» **Exercise description**: Count the lines in the records below that contain the string "scientific", treating uppercase and lowercase as different. Reply with the number alone.

» **Given data**:
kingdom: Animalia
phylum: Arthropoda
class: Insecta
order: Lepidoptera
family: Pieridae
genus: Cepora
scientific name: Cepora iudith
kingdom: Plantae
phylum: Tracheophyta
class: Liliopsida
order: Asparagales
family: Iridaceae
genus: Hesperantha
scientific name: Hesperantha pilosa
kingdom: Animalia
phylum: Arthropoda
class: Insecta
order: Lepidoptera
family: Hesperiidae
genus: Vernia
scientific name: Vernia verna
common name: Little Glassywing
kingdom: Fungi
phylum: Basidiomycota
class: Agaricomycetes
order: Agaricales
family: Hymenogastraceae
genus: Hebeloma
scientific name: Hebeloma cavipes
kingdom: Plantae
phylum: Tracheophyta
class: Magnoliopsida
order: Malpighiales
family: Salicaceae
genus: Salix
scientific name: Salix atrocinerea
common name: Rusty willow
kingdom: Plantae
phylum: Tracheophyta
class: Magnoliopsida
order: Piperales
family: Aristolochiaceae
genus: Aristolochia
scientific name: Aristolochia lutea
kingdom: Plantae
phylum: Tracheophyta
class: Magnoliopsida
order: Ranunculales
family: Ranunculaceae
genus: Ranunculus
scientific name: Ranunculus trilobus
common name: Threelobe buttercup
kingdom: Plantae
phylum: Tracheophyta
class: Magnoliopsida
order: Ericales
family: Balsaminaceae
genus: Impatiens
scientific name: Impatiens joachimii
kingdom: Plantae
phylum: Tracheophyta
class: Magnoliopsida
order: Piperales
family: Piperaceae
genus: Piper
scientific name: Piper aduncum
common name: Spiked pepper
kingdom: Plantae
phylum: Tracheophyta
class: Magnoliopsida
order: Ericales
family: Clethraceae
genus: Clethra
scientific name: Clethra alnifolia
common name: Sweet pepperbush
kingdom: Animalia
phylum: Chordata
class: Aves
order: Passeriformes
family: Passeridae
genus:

» **Solution to this task**: 10